Das Ziel: Die Verbesserung der Breitbandversorgung soll die Geschwindigkeit beim Hoch- und Herunterladen mindestens verdoppeln. „Wir streben eine Grundversorgung mit mindestens 50 Megasamples pro Sekunde an“, so Sven Sattler. Die derzeitige Versorgung läge in der Stadt bei etwa 25, in Randgebieten bei 2 Megabite pro Sekunde. Möglich soll diese Geschwindigkeitssteigerung durch das sogenannte „Vectoring“ werden, einer Art Daten-Turbo für die Kupferleitungen. Dabei werden elektromagnetische Störungen zwischen den Leitungen, die vom Verteilerkasten im Ort zum Router in der Wohnung des Kunden bestehen, beseitigt.

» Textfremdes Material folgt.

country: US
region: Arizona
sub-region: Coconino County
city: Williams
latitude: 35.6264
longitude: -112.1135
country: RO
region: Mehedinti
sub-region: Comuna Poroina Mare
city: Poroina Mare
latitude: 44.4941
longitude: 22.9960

„In Barksen, Rohdental und kleineren Orten läuft funkmäßig gar nichts. Die derzeitige Versorgung per Funk ist nur ein Notnagel“, so Beckmann, der wie seine Projektgruppen-Mitglieder für einen flächendeckenden Ausbau mit Glasfaserkabel eintritt.

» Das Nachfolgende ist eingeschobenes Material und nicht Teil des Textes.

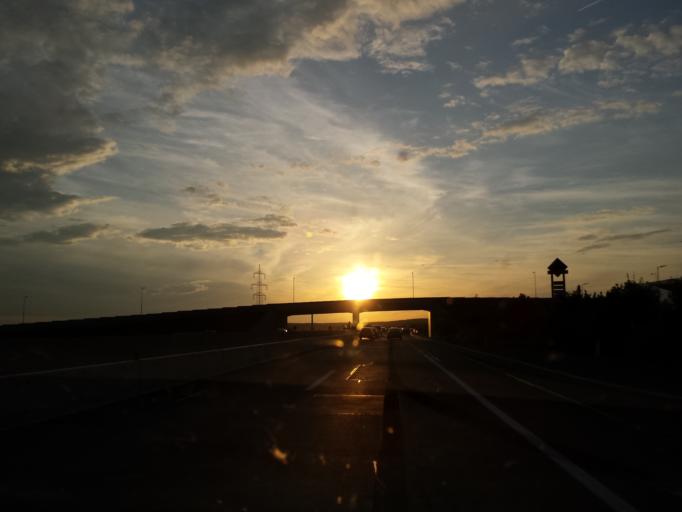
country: AT
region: Burgenland
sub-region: Politischer Bezirk Neusiedl am See
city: Parndorf
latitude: 47.9740
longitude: 16.8554
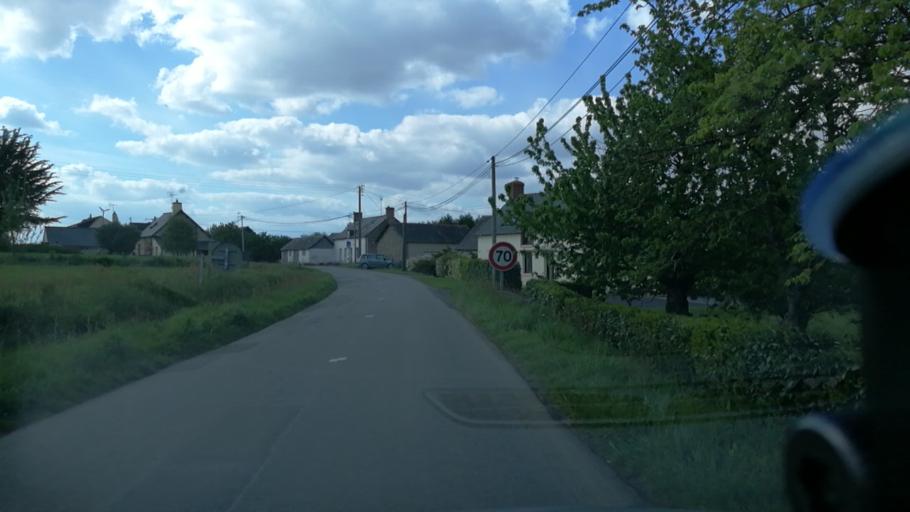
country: FR
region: Brittany
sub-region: Departement d'Ille-et-Vilaine
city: Retiers
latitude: 47.8906
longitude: -1.3354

EU, Bund und Land fördern den Glasfaserausbau. Die Telekom plant, bis Ende 2016 die Zahl der VDSL-Anschlüsse auf 24 Millionen zu verdoppeln. Die Kommune könne bereits jetzt mit der Einrichtung von Leerrohren bei Wegebaumaßnahmen und der Erschließung von Neubaugebieten vorbereitende Maßnahmen treffen, fordert die Projektgruppe. Hinsichtlich der zum Abfedern von Kofinanzierungen bereitgestellten Mittel hoffen die Breitbandförderer auf breite Zustimmung und aktive Unterstützung im Rat.